В номере Этьен заглотнул очередную порцию таблеток и лег в горячую ванну. Мы с Ниной выгребли все из мини-бара и начали угощаться, не глядя на этикетки. Она спрыгнула с кровати. Я включила музыку, тот самый «случайный» плейлист, который записала перед отъездом.
Этьен крикнул из-за двери: «У вас все те же дерьмовые вкусы!»

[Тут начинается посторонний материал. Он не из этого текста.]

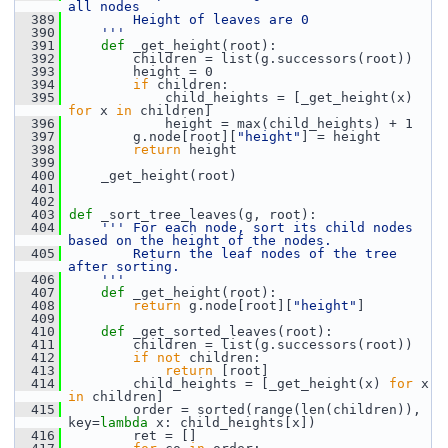
all nodes
  389
        Height of leaves are 0
  390
    '''
  391
def 
_get_height(root):
  392
         children = list(g.successors(root))
  393
         height = 0
  394
if
 children:
  395
             child_heights = [_get_height(x) 
for
 x 
in
 children]
  396
             height = max(child_heights) + 1
  397
         g.node[root][
"height"
] = height
  398
return
 height
  399
  400
     _get_height(root)
  401
  402
  403
def 
_sort_tree_leaves(g, root):
  404
''' For each node, sort its child nodes 
based on the height of the nodes.
  405
        Return the leaf nodes of the tree 
after sorting.
  406
    '''
  407
def 
_get_height(root):
  408
return
 g.node[root][
"height"
]
  409
  410
def 
_get_sorted_leaves(root):
  411
         children = list(g.successors(root))
  412
if
not
 children:
  413
return
 [root]
  414
         child_heights = [_get_height(x) 
for
 x 
in
 children]
  415
         order = sorted(range(len(children)), 
key=
lambda
 x: child_heights[x])
  416
         ret = []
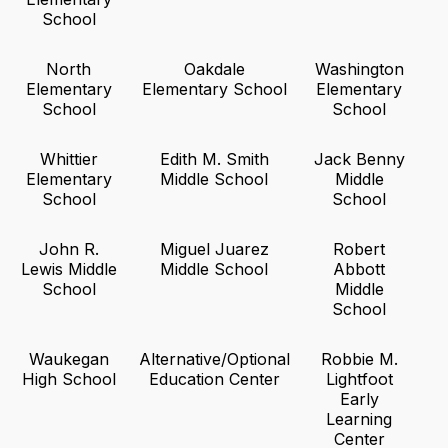
School
North
Oakdale
Washington
Elementary
Elementary School
Elementary
School
School
Whittier
Edith M. Smith
Jack Benny
Elementary
Middle School
Middle
School
School
John R.
Miguel Juarez
Robert
Lewis Middle
Middle School
Abbott
School
Middle
School
Waukegan
Alternative/Optional
Robbie M.
High School
Education Center
Lightfoot
Early
Learning
Center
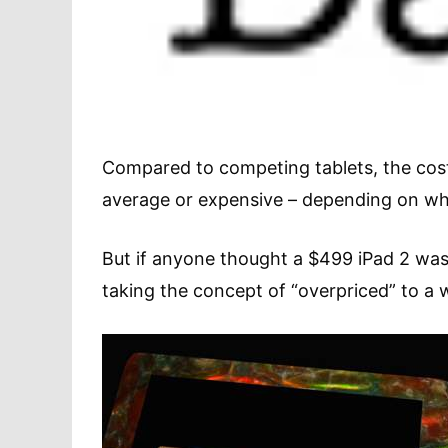
Compared to competing tablets, the cos
average or expensive – depending on 
But if anyone thought a $499 iPad 2 was 
taking the concept of “overpriced” to a 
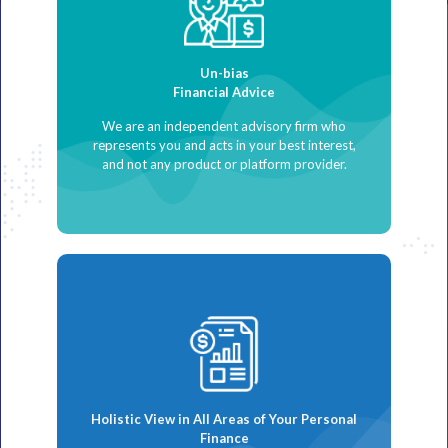
Un-bias
Financial Advice
We are an independent advisory firm who
represents you and acts in your best interest,
and not any product or platform provider.
Holistic View in All Areas of Your Personal
Finance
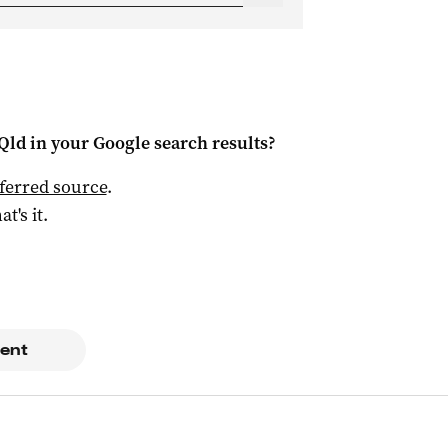
Qld
in your Google search results?
ferred source
.
at's it.
ent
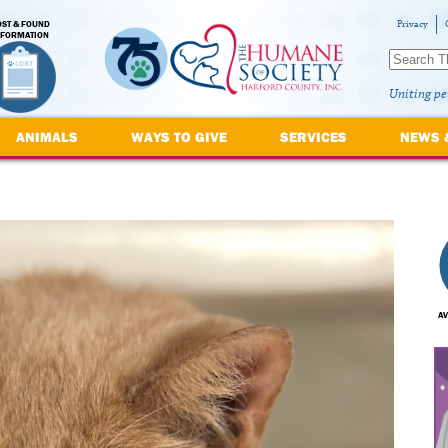
OST & FOUND
Privacy
NFORMATION
Uniting pe
ANIMALS
WAYS TO GIVE
SERVICES
NEWS 
AV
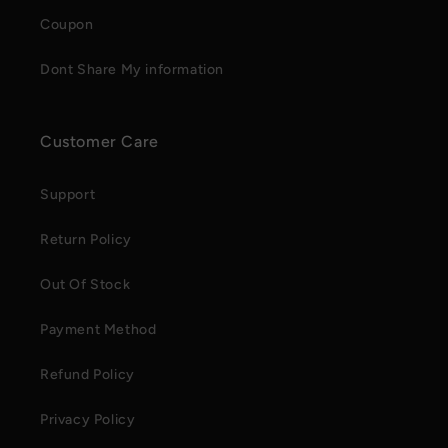
Coupon
Dont Share My information
Customer Care
Support
Return Policy
Out Of Stock
Payment Method
Refund Policy
Privacy Policy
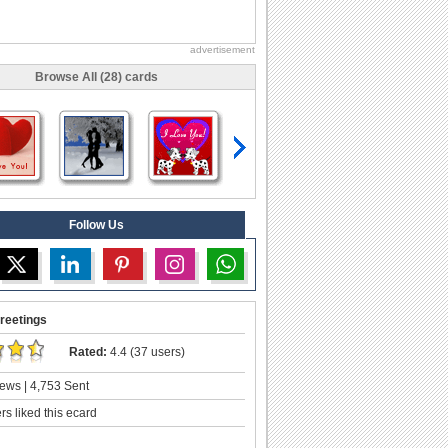
advertisement
Browse All (28) cards
Follow Us
reetings
Rated:
4.4 (37 users)
ews | 4,753 Sent
s liked this ecard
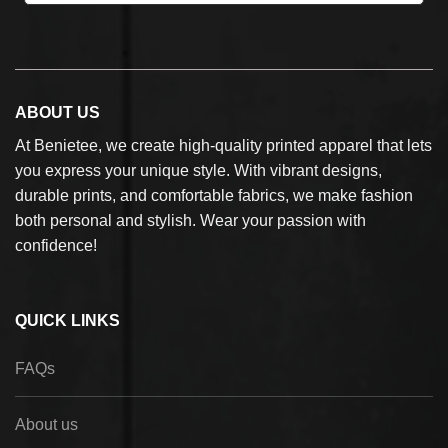
ABOUT US
At Benietee, we create high-quality printed apparel that lets
you express your unique style. With vibrant designs,
durable prints, and comfortable fabrics, we make fashion
both personal and stylish. Wear your passion with
confidence!
QUICK LINKS
FAQs
About us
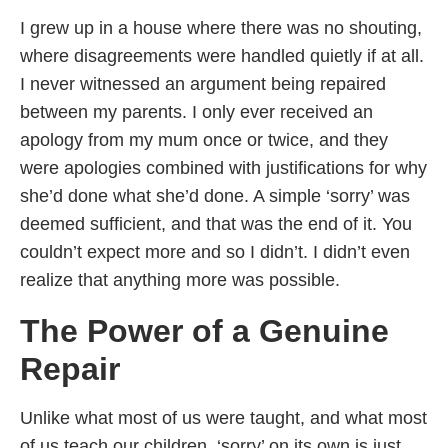
I grew up in a house where there was no shouting,
where disagreements were handled quietly if at all.
I never witnessed an argument being repaired
between my parents. I only ever received an
apology from my mum once or twice, and they
were apologies combined with justifications for why
she’d done what she’d done. A simple ‘sorry’ was
deemed sufficient, and that was the end of it. You
couldn’t expect more and so I didn’t. I didn’t even
realize that anything more was possible.
The Power of a Genuine
Repair
Unlike what most of us were taught, and what most
of us teach our children, ‘sorry’ on its own is just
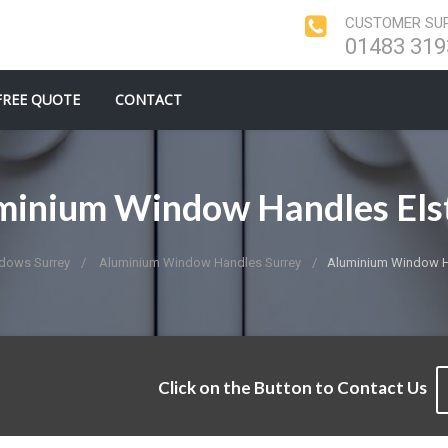
CUSTOMER SUP
01483 319
FREE QUOTE
CONTACT
minium Window Handles Els
dows Surrey
Aluminium Window Handles Surrey
Aluminium Window H
Click on the Button to Contact Us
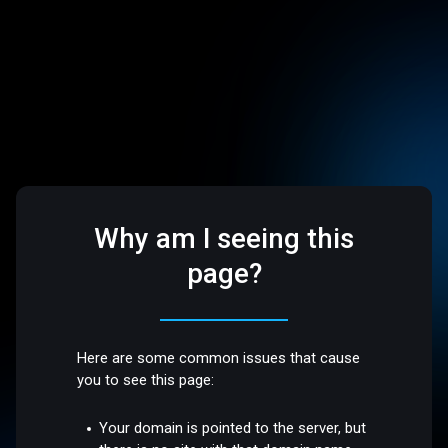
Why am I seeing this
page?
Here are some common issues that cause
you to see this page:
Your domain is pointed to the server, but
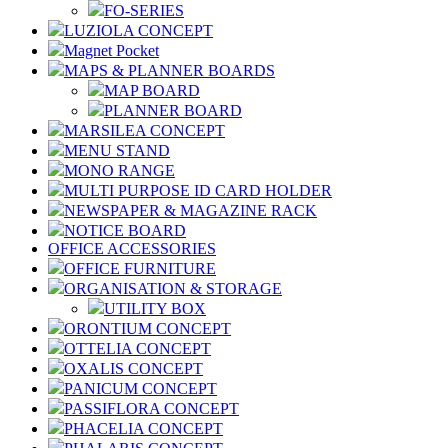
FO-SERIES
LUZIOLA CONCEPT
Magnet Pocket
MAPS & PLANNER BOARDS
MAP BOARD
PLANNER BOARD
MARSILEA CONCEPT
MENU STAND
MONO RANGE
MULTI PURPOSE ID CARD HOLDER
NEWSPAPER & MAGAZINE RACK
NOTICE BOARD
OFFICE ACCESSORIES
OFFICE FURNITURE
ORGANISATION & STORAGE
UTILITY BOX
ORONTIUM CONCEPT
OTTELIA CONCEPT
OXALIS CONCEPT
PANICUM CONCEPT
PASSIFLORA CONCEPT
PHACELIA CONCEPT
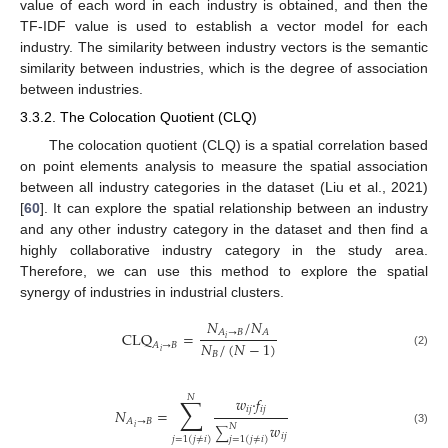
value of each word in each industry is obtained, and then the
TF-IDF value is used to establish a vector model for each
industry. The similarity between industry vectors is the semantic
similarity between industries, which is the degree of association
between industries.
3.3.2. The Colocation Quotient (CLQ)
The colocation quotient (CLQ) is a spatial correlation based
on point elements analysis to measure the spatial association
between all industry categories in the dataset (Liu et al., 2021)
[
60
]. It can explore the spatial relationship between an industry
and any other industry category in the dataset and then find a
highly collaborative industry category in the study area.
Therefore, we can use this method to explore the spatial
synergy of industries in industrial clusters.
𝑁
/
𝑁
𝐴
→
𝐵
𝐴
CLQ
=
𝑖
𝑁
/
(
𝑁
−
1
)
𝐴
→
𝐵
𝑖
(2)
𝐵
𝑁
∑
𝑤
·
𝑓
𝑖
𝑗
𝑖
𝑗
𝑁
=
𝐴
→
𝐵
𝑤
𝑁
𝑖
∑
(3)
𝑖
𝑗
𝑗
=
1
(
𝑗
≠
𝑖
)
𝑗
=
1
(
𝑗
≠
𝑖
)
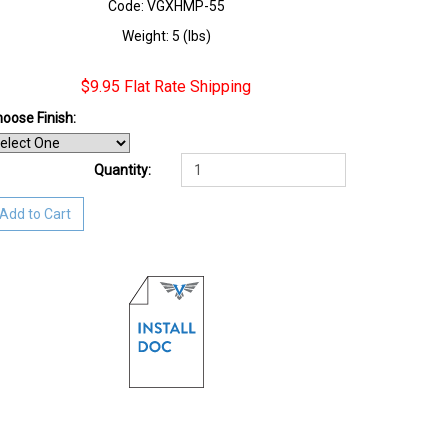
Code: VGXHMP-55
Weight: 5 (lbs)
$9.95 Flat Rate Shipping
oose Finish
:
Quantity:
Add to Cart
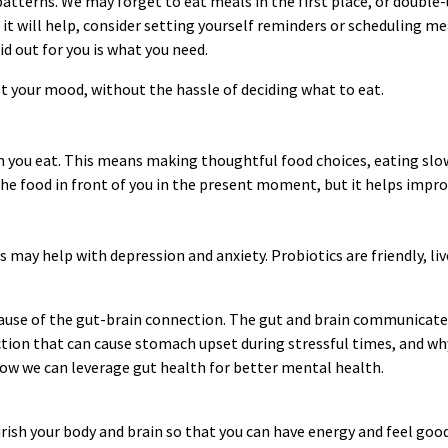
atterns. We may forget to eat meals in the first place, or double
 it will help, consider setting yourself reminders or scheduling 
id out for you is what you need.
st your mood, without the hassle of deciding what to eat.
 you eat. This means making thoughtful food choices, eating slowl
he food in front of you in the present moment, but it helps impro
 may help with depression and anxiety. Probiotics are friendly, l
ecause of the gut-brain connection. The gut and brain communicate
ion that can cause stomach upset during stressful times, and why 
how we can leverage gut health for better mental health.
urish your body and brain so that you can have energy and feel goo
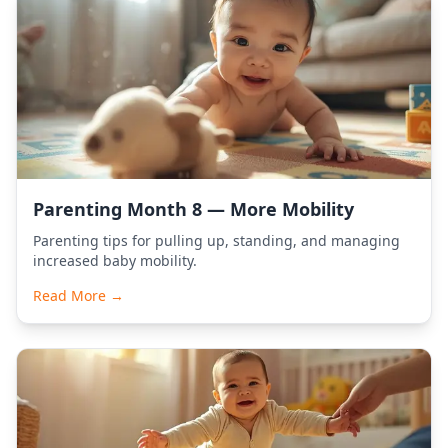
Parenting Month 8 — More Mobility
Parenting tips for pulling up, standing, and managing
increased baby mobility.
Read More →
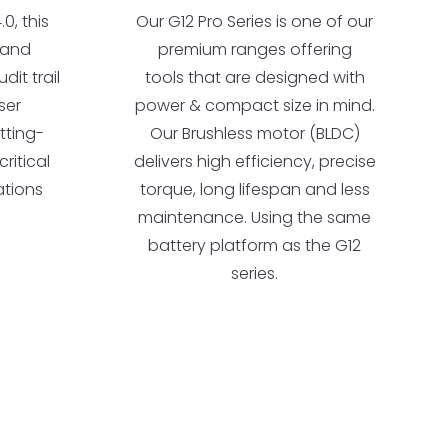
0, this
Our G12 Pro Series is one of our
t and
premium ranges offering
dit trail
tools that are designed with
ser
power & compact size in mind.
utting-
Our Brushless motor (BLDC)
ritical
delivers high efficiency, precise
ations
torque, long lifespan and less
maintenance. Using the same
battery platform as the G12
series.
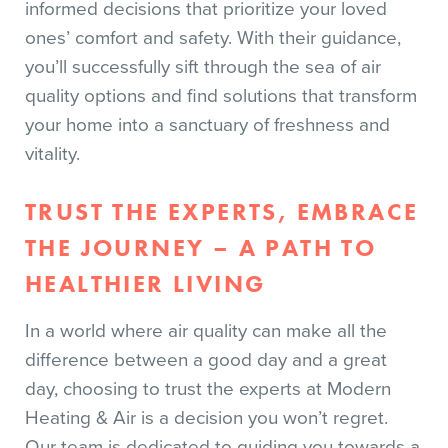
informed decisions that prioritize your loved
ones’ comfort and safety. With their guidance,
you’ll successfully sift through the sea of air
quality options and find solutions that transform
your home into a sanctuary of freshness and
vitality.
TRUST THE EXPERTS, EMBRACE
THE JOURNEY – A PATH TO
HEALTHIER LIVING
In a world where air quality can make all the
difference between a good day and a great
day, choosing to trust the experts at Modern
Heating & Air is a decision you won’t regret.
Our team is dedicated to guiding you towards a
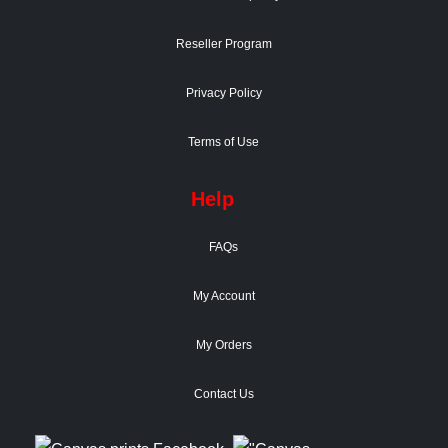
Reseller Program
Privacy Policy
Terms of Use
Help
FAQs
My Account
My Orders
Contact Us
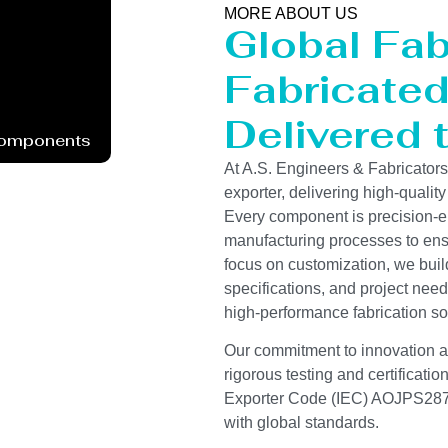
MORE ABOUT US
Global Fab
Fabricated 
Delivered 
Components
At A.S. Engineers & Fabricator
exporter, delivering high-quality
Every component is precision-e
manufacturing processes to ensur
focus on customization, we buil
specifications, and project need
high-performance fabrication so
Our commitment to innovation and
rigorous testing and certificati
Exporter Code (IEC) AOJPS2878
with global standards.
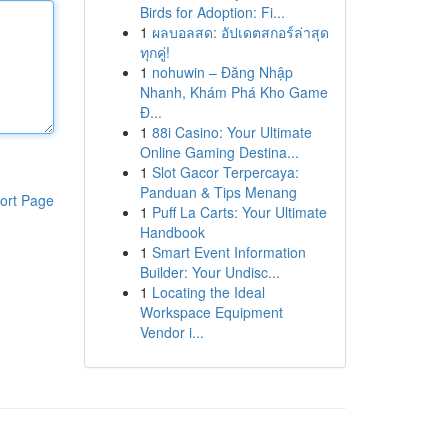
Birds for Adoption: Fi...
1
ผลบอลสด: อัปเดตสกอร์ล่าสุด
ทุกคู่!
1
nohuwin – Đăng Nhập
Nhanh, Khám Phá Kho Game
Đ...
1
88i Casino: Your Ultimate
Online Gaming Destina...
1
Slot Gacor Terpercaya:
Panduan & Tips Menang
ort Page
1
Puff La Carts: Your Ultimate
Handbook
1
Smart Event Information
Builder: Your Undisc...
1
Locating the Ideal
Workspace Equipment
Vendor i...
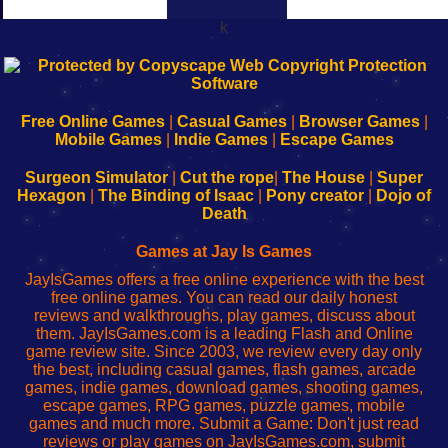
k
192.168.0.1
192.168.o.1
192.168.1.1
192.168.178.1
|
|
|
|
192.168.0.1
192.168.0.1
192.168.l.l
192.168.l78.l
-
-
-
-
Free Online Games
|
Casual Games
|
Browser Games
|
Learn
Inicio
Learn
Leer
Mobile Games
|
Indie Games
|
Escape Games
to
de
to
uw
Configure
sesión
Configure
Wi-
Surgeon Simulator
|
Cut the rope
|
The House
|
Super
Your
de
Your
Fing-
Hexagon
|
The Binding of Isaac
|
Pony creator
|
Dojo of
Wi-
administrador
Wi-
router
Death
Fing
del
Fing
configureren
Router
enrutador
Router
Games at Jay Is Games
de
JayIsGames offers a free online experience with the best
red
free online games. You can read our daily honest
reviews and walkthroughs, play games, discuss about
them. JayIsGames.com is a leading Flash and Online
game review site. Since 2003, we review every day only
the best, including casual games, flash games, arcade
games, indie games, download games, shooting games,
escape games, RPG games, puzzle games, mobile
games and much more. Submit a Game: Don't just read
reviews or play games on JayIsGames.com, submit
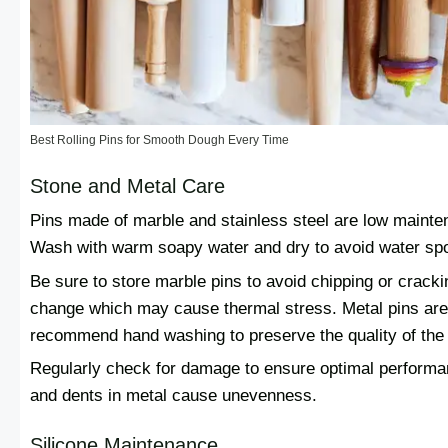
Best Rolling Pins for Smooth Dough Every Time
Stone and Metal Care
Pins made of marble and stainless steel are low mainten
Wash with warm soapy water and dry to avoid water spot
Be sure to store marble pins to avoid chipping or cracki
change which may cause thermal stress. Metal pins are
recommend hand washing to preserve the quality of the 
Regularly check for damage to ensure optimal performa
and dents in metal cause unevenness.
Silicone Maintenance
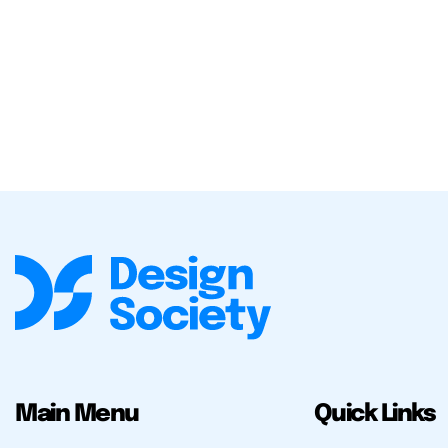
Main Menu
Quick Links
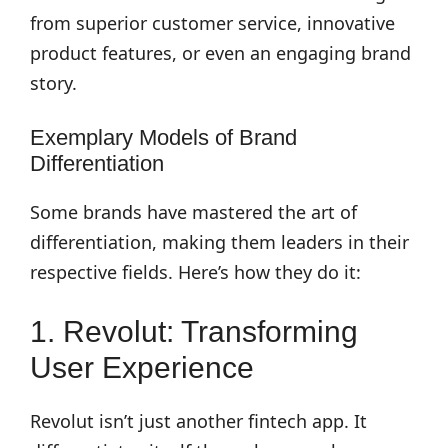
from superior customer service, innovative
product features, or even an engaging brand
story.
Exemplary Models of Brand
Differentiation
Some brands have mastered the art of
differentiation, making them leaders in their
respective fields. Here’s how they do it:
1. Revolut: Transforming
User Experience
Revolut isn’t just another fintech app. It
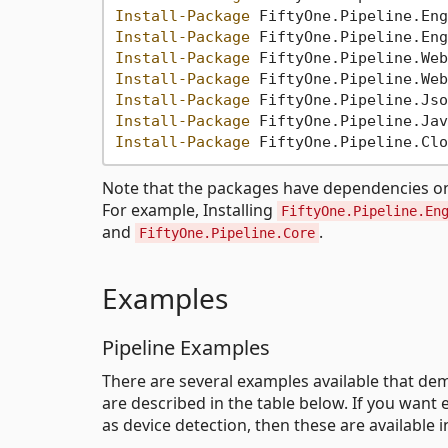
Install-Package
Install-Package
Install-Package
Install-Package
Install-Package
Install-Package
Install-Package
Note that the packages have dependencies on ea
For example, Installing
FiftyOne.Pipeline.En
and
.
FiftyOne.Pipeline.Core
Examples
Pipeline Examples
There are several examples available that dem
are described in the table below. If you wa
as device detection, then these are available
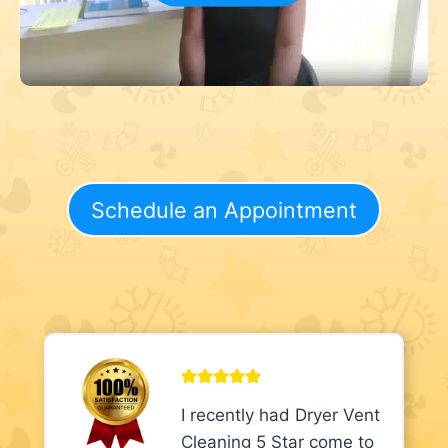
Schedule an Appointment
I recently had Dryer Vent
Cleaning 5 Star come to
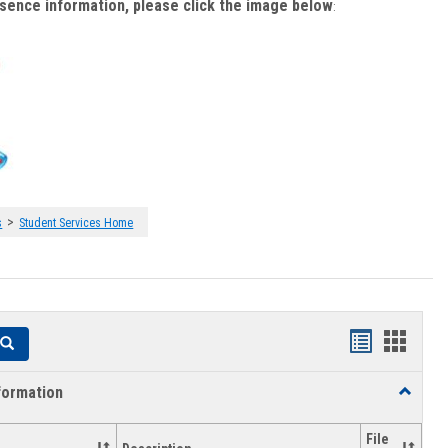
bsence information, please click the image below
:
>
s
Student Services Home
Handouts
Hando
Search
list
card
formation
Toggle
view
view
Academi
Informat
File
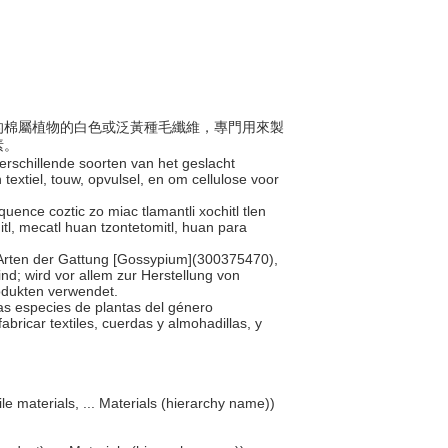
地區的棉屬植物的白色或泛黃種毛纖維，專門用來製
素。
verschillende soorten van het geslacht
extiel, touw, opvulsel, en om cellulose voor
quence coztic zo miac tlamantli xochitl tlen
tl, mecatl huan tzontetomitl, huan para
 Arten der Gattung [Gossypium](300375470),
nd; wird vor allem zur Herstellung von
rodukten verwendet.
rias especies de plantas del género
abricar textiles, cuerdas y almohadillas, y
ile materials, ... Materials (hierarchy name))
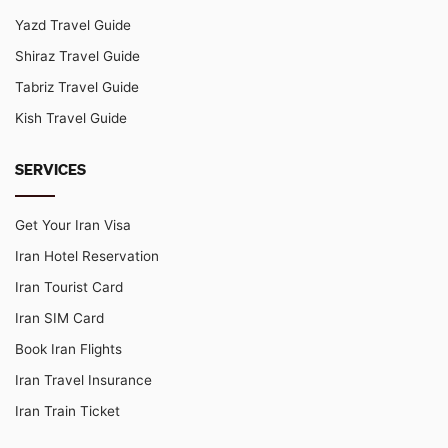
Yazd Travel Guide
Shiraz Travel Guide
Tabriz Travel Guide
Kish Travel Guide
SERVICES
Get Your Iran Visa
Iran Hotel Reservation
Iran Tourist Card
Iran SIM Card
Book Iran Flights
Iran Travel Insurance
Iran Train Ticket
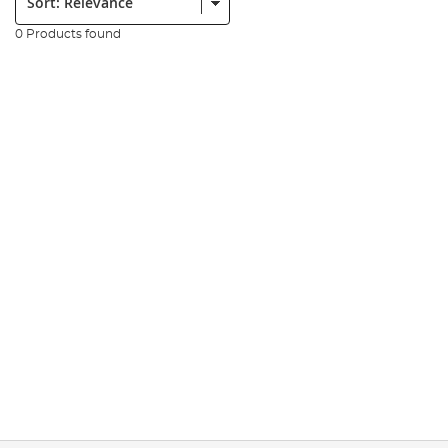
0 Products found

Мы сохранили все рефлексы детских лет, как воссоединившиеся братья и сестра. Стоит взрослым, росшим вместе, выпустить себя на свободу, и детство всплывает на поверхность.
Я включаю мобильник, наплевав на запрет Этьена, и проверяю почту: меня заботит судьба Николя.
– Нина…
– Да? – шепчет она.
– Я получила конфиденциальное сообщение из редакции. Останки в машине – женские…
– Это Клотильда? – Нина произносит имя со страхом.
– Пока рано что-нибудь утверждать.
– Думаешь, обнаружат и кости… младенца, если это она?
– Вряд ли после стольких лет… эмбрион – если он был – сохранился.
– Ужас какой!
– Я все слышу, – сообщает Этьен, – жизнь еще не покинула меня… Если это Клотильда, эксперты получат череп и бедренную кость зародыша. Пресная вода не так агрессивна, как морская, а тело матери должно было защитить его от тины… Я двадцать три года только о том и думаю.